• [GIVEN TEXT]:

Target question: Do the graphs y=ax²+b and y= cx²+d intersect?

This is a good candidate for rephrasing the target question.

Key concept: If two lines (or curves) intersect at a point, then the COORDINATES of that intersection point must satisfy BOTH equations.
Since BOTH of the given equations are set equal to y, we can look for a value of x that yields the same value of y
In other words, if there's a solution to the equation ax²+b = cx²+d, then the two graphs intersect.

REPHRASED target question: Is there a value of x that satisfies the equation ax²+b = cx²+ d?

Head straight to . . .

• [COLLECTED DATA]:
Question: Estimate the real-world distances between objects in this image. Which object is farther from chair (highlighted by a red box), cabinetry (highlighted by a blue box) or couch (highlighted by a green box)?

• [TASK STATEMENT]: From the passage on intersecting graphs, quote the stretch from "Key concept: If" through "two graphs intersect.". This material comes from a separate source.

• [EXERCISE SOLUTION]:
Key concept: If two lines (or curves) intersect at a point, then the COORDINATES of that intersection point must satisfy BOTH equations.
Since BOTH of the given equations are set equal to y, we can look for a value of x that yields the same value of y
In other words, if there's a solution to the equation ax²+b = cx²+d, then the two graphs intersect.